Exhibitions
Inhabiting the Co_llapse
Irene Pe
Curated by Mercè Alsina
TERRASSA
Arxiu Tobella
Placeta de Saragossa, 2
From November 6 to 22, 2025
Hours
Tuesday to Saturday from 6.30 pm to 8.30 pm
Inhabiting the Co_llapse proposes pause as a form of resistance against the systemic violence inflicted on chronically ill bodies. With this project, artist Irene Pe brings visibility to lives historically silenced, presenting a body of work that understands illness not as passivity, but as a state of persistent and potentially disruptive struggle.
Blending documentary archives, personal imagery, and elements of speculative imagination, the project constructs a sick survival imaginary inhabited by slowed-down bodies resisting ableism and the neoliberal pace. It juxtaposes photographs from the Arxiu Tobella —depicting scenes of labor struggle and hospitalization— with intimate records of the artist’s own bodily flares and crises. In the tension between fragility and transformation, a radical insistence on existing outside the framework of hyper-productivity emerges.
Irene Pe
Irene Pe (Terrassa, 1975), holds a Fine Arts degree from the University of Illinois, and develops a multidisciplinary artistic practice that weaves together textile techniques, drawing, photography, sound, storytelling, and poetry. Her work revolves around themes such as gender, mental health, bodily fragility, pain, feminism, and ecology.
She has exhibited her work in both national and international venues, including the MCA Chicago, Hyde Park Art Center, National Archives of Malta, ACVic, CACiS, CDMT in Terrassa, and Fabra i Coats, among others. Her latest project, a PAINFUL BODY in a WOUNDED WORLD, explores the experience of chronic pain in an ecologically damaged environment. It was awarded the Terrassa CREA Grant 2024 and presented at La Taller, Bilbao.
Panoràmic File
Panoràmic File is a section of the festival curated by Mercè Alsina, which invites artists to develop new projects based on various photographic archives. This year, they were asked to work in response to the edition’s theme: Break. A new visual order, which reflects on the first quarter of the 21st century and the profound geopolitical, technological, and governance shifts that have taken place.
The term break refers both to the idea of rupture and to that of pause —a necessary pause to process these changes and question whether this is truly the future we had envisioned, doing so through the image.
In this edition, seven artists delve into different archives to explore the concept of pause in devices where this temporal suspension is, in some way, inherent.
The projects featured in Panoràmic File 2025 are:
- 3 Tesel·lacions, Erick Beltrán. Arxiu Històric de la Ciutat de Barcelona.
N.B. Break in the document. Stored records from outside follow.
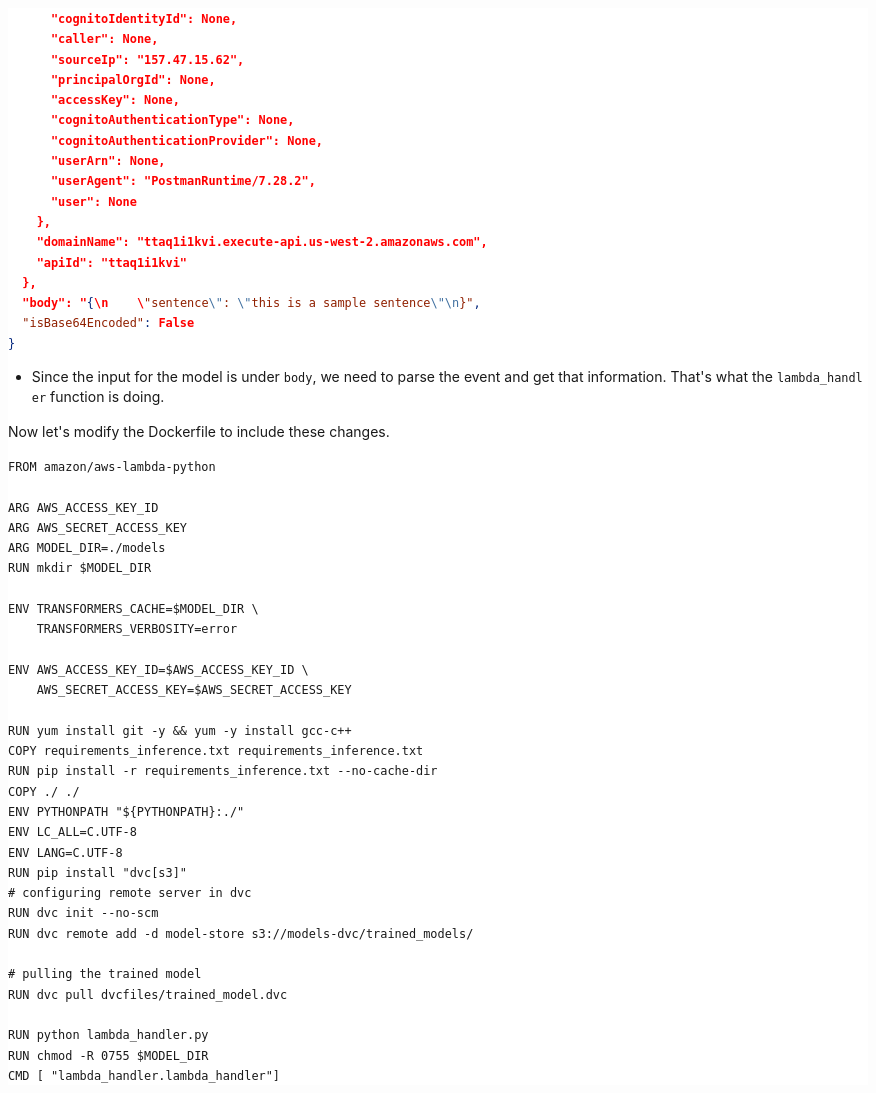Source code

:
 ```json
      "cognitoIdentityId": None,
      "caller": None,
      "sourceIp": "157.47.15.62",
      "principalOrgId": None,
      "accessKey": None,
      "cognitoAuthenticationType": None,
      "cognitoAuthenticationProvider": None,
      "userArn": None,
      "userAgent": "PostmanRuntime/7.28.2",
      "user": None
    },
    "domainName": "ttaq1i1kvi.execute-api.us-west-2.amazonaws.com",
    "apiId": "ttaq1i1kvi"
  },
  "body": "{\n    \"sentence\": \"this is a sample sentence\"\n}",
  "isBase64Encoded": False
}
```

- Since the input for the model is under `body`, we need to parse the event and get that information. That's what the `lambda_handler` function is doing.

Now let's modify the Dockerfile to include these changes.

```
FROM amazon/aws-lambda-python

ARG AWS_ACCESS_KEY_ID
ARG AWS_SECRET_ACCESS_KEY
ARG MODEL_DIR=./models
RUN mkdir $MODEL_DIR

ENV TRANSFORMERS_CACHE=$MODEL_DIR \
    TRANSFORMERS_VERBOSITY=error

ENV AWS_ACCESS_KEY_ID=$AWS_ACCESS_KEY_ID \
    AWS_SECRET_ACCESS_KEY=$AWS_SECRET_ACCESS_KEY

RUN yum install git -y && yum -y install gcc-c++
COPY requirements_inference.txt requirements_inference.txt
RUN pip install -r requirements_inference.txt --no-cache-dir
COPY ./ ./
ENV PYTHONPATH "${PYTHONPATH}:./"
ENV LC_ALL=C.UTF-8
ENV LANG=C.UTF-8
RUN pip install "dvc[s3]"
# configuring remote server in dvc
RUN dvc init --no-scm
RUN dvc remote add -d model-store s3://models-dvc/trained_models/

# pulling the trained model
RUN dvc pull dvcfiles/trained_model.dvc

RUN python lambda_handler.py
RUN chmod -R 0755 $MODEL_DIR
CMD [ "lambda_handler.lambda_handler"]
```
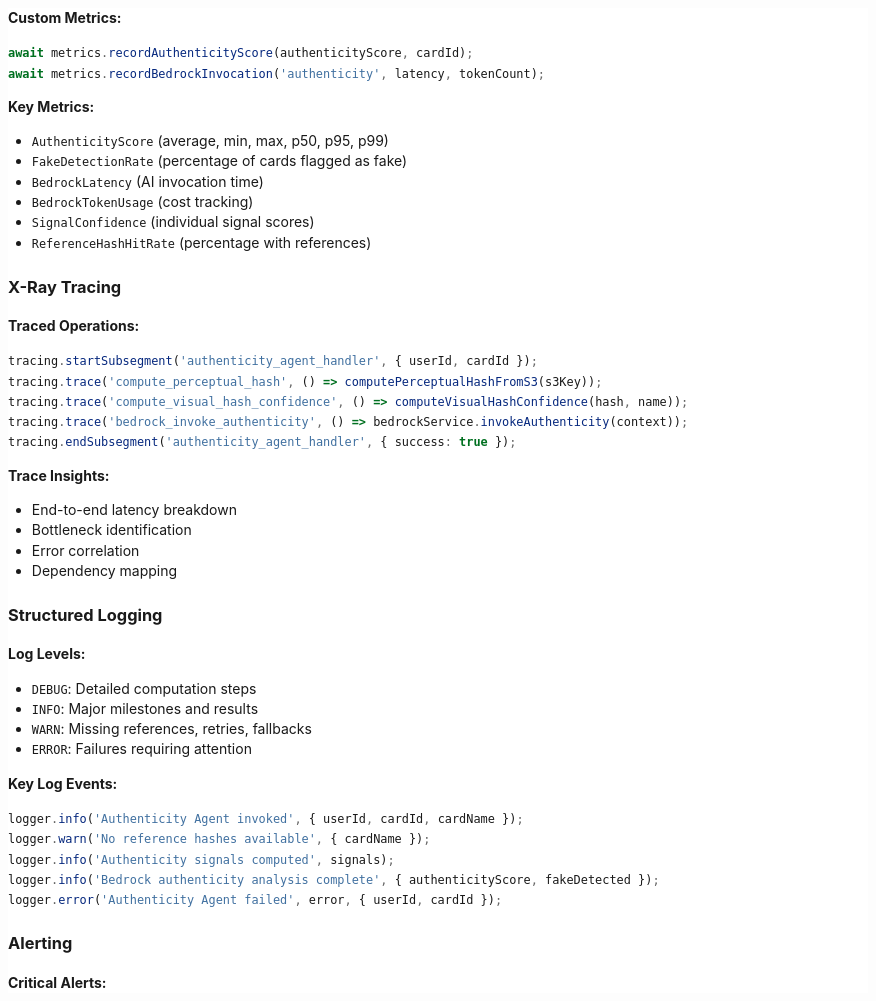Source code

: **Custom Metrics:**

```typescript
await metrics.recordAuthenticityScore(authenticityScore, cardId);
await metrics.recordBedrockInvocation('authenticity', latency, tokenCount);
```

**Key Metrics:**

- `AuthenticityScore` (average, min, max, p50, p95, p99)
- `FakeDetectionRate` (percentage of cards flagged as fake)
- `BedrockLatency` (AI invocation time)
- `BedrockTokenUsage` (cost tracking)
- `SignalConfidence` (individual signal scores)
- `ReferenceHashHitRate` (percentage with references)

### X-Ray Tracing

**Traced Operations:**

```typescript
tracing.startSubsegment('authenticity_agent_handler', { userId, cardId });
tracing.trace('compute_perceptual_hash', () => computePerceptualHashFromS3(s3Key));
tracing.trace('compute_visual_hash_confidence', () => computeVisualHashConfidence(hash, name));
tracing.trace('bedrock_invoke_authenticity', () => bedrockService.invokeAuthenticity(context));
tracing.endSubsegment('authenticity_agent_handler', { success: true });
```

**Trace Insights:**

- End-to-end latency breakdown
- Bottleneck identification
- Error correlation
- Dependency mapping

### Structured Logging

**Log Levels:**

- `DEBUG`: Detailed computation steps
- `INFO`: Major milestones and results
- `WARN`: Missing references, retries, fallbacks
- `ERROR`: Failures requiring attention

**Key Log Events:**

```typescript
logger.info('Authenticity Agent invoked', { userId, cardId, cardName });
logger.warn('No reference hashes available', { cardName });
logger.info('Authenticity signals computed', signals);
logger.info('Bedrock authenticity analysis complete', { authenticityScore, fakeDetected });
logger.error('Authenticity Agent failed', error, { userId, cardId });
```

### Alerting

**Critical Alerts:**
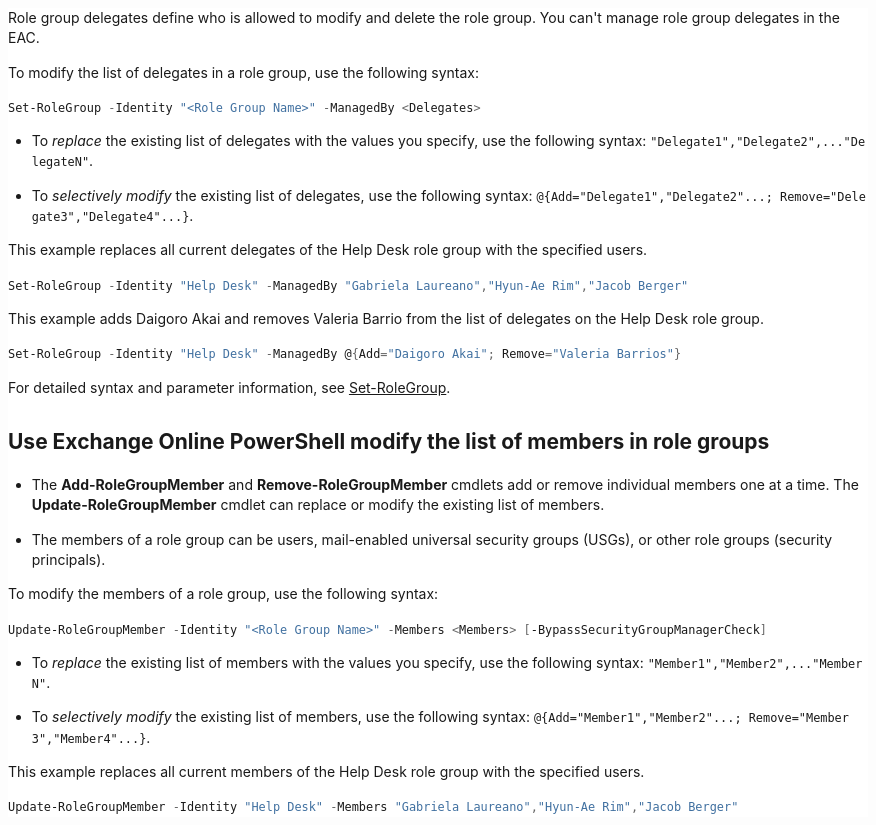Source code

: Role group delegates define who is allowed to modify and delete the role group. You can't manage role group delegates in the EAC.

To modify the list of delegates in a role group, use the following syntax:

```PowerShell
Set-RoleGroup -Identity "<Role Group Name>" -ManagedBy <Delegates>
```

- To _replace_ the existing list of delegates with the values you specify, use the following syntax: `"Delegate1","Delegate2",..."DelegateN"`.

- To _selectively modify_ the existing list of delegates, use the following syntax: `@{Add="Delegate1","Delegate2"...; Remove="Delegate3","Delegate4"...}`.

This example replaces all current delegates of the Help Desk role group with the specified users.

```PowerShell
Set-RoleGroup -Identity "Help Desk" -ManagedBy "Gabriela Laureano","Hyun-Ae Rim","Jacob Berger"
```

This example adds Daigoro Akai and removes Valeria Barrio from the list of delegates on the Help Desk role group.

```PowerShell
Set-RoleGroup -Identity "Help Desk" -ManagedBy @{Add="Daigoro Akai"; Remove="Valeria Barrios"}
```

For detailed syntax and parameter information, see [Set-RoleGroup](https://docs.microsoft.com/powershell/module/exchange/role-based-access-control/set-rolegroup).

## Use Exchange Online PowerShell modify the list of members in role groups

- The **Add-RoleGroupMember** and **Remove-RoleGroupMember** cmdlets add or remove individual members one at a time. The **Update-RoleGroupMember** cmdlet can replace or modify the existing list of members.

- The members of a role group can be users, mail-enabled universal security groups (USGs), or other role groups (security principals).

To modify the members of a role group, use the following syntax:

```PowerShell
Update-RoleGroupMember -Identity "<Role Group Name>" -Members <Members> [-BypassSecurityGroupManagerCheck]
```

- To _replace_ the existing list of members with the values you specify, use the following syntax: `"Member1","Member2",..."MemberN"`.

- To _selectively modify_ the existing list of members, use the following syntax: `@{Add="Member1","Member2"...; Remove="Member3","Member4"...}`.

This example replaces all current members of the Help Desk role group with the specified users.

```PowerShell
Update-RoleGroupMember -Identity "Help Desk" -Members "Gabriela Laureano","Hyun-Ae Rim","Jacob Berger"
```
- Tot el que pot passar: La inactivitat com a motor de l’inaudit, Laura Aranda Lavado. Roca Umbert Fàbrica de les Arts, Granollers (amb la col·laboració de l’Arxiu Municipal de Granollers).
- Pausa, Camping o Campament, Dani Montlleó. Arxiu Fotogràfic de Barcelona.
- Habitar el co_lapse, Irene Pe. Arxiu Tobella.
- Capsa 23, Aleix Plademunt. Arxiu Fotogràfic del Consorci de les Drassanes Reials del Museu Marítim de Barcelona.
- Hold on, Laia Solé. Arxiu Fotogràfic del Centre Excursionista de Catalunya.
- Sobre el descans, Natalia Lazaro Prevost. Arxiu d’Etnografia i Folklore de Catalunya.
Mercè Alsina
Mercè Alsina (Barcelona, 1966) holds a PhD cum laude in Art History. She is an independent curator and journalist. Her research has addressed issues such as the impact of globality on artistic productions and their circulation; questions of identity and historical representation; speculative materialism and the nature of objects; the video essay as a practice of resistance; critical photography and the representation of violence; and the relationship between writing and art, among others.
Since 2020, she has been part of the curatorial team of the Panoràmic Festival. She is the author of the essay Massacre (2025). In 2024, she received the ACCA Award for Best Contemporary Art Exhibition Programme in Catalonia, granted by the Catalan Association of Art Critics, for the programming of the cycle santcorneliarts(2) in Cardedeu, which she has directed together with the artist Enric Maurí since 2017.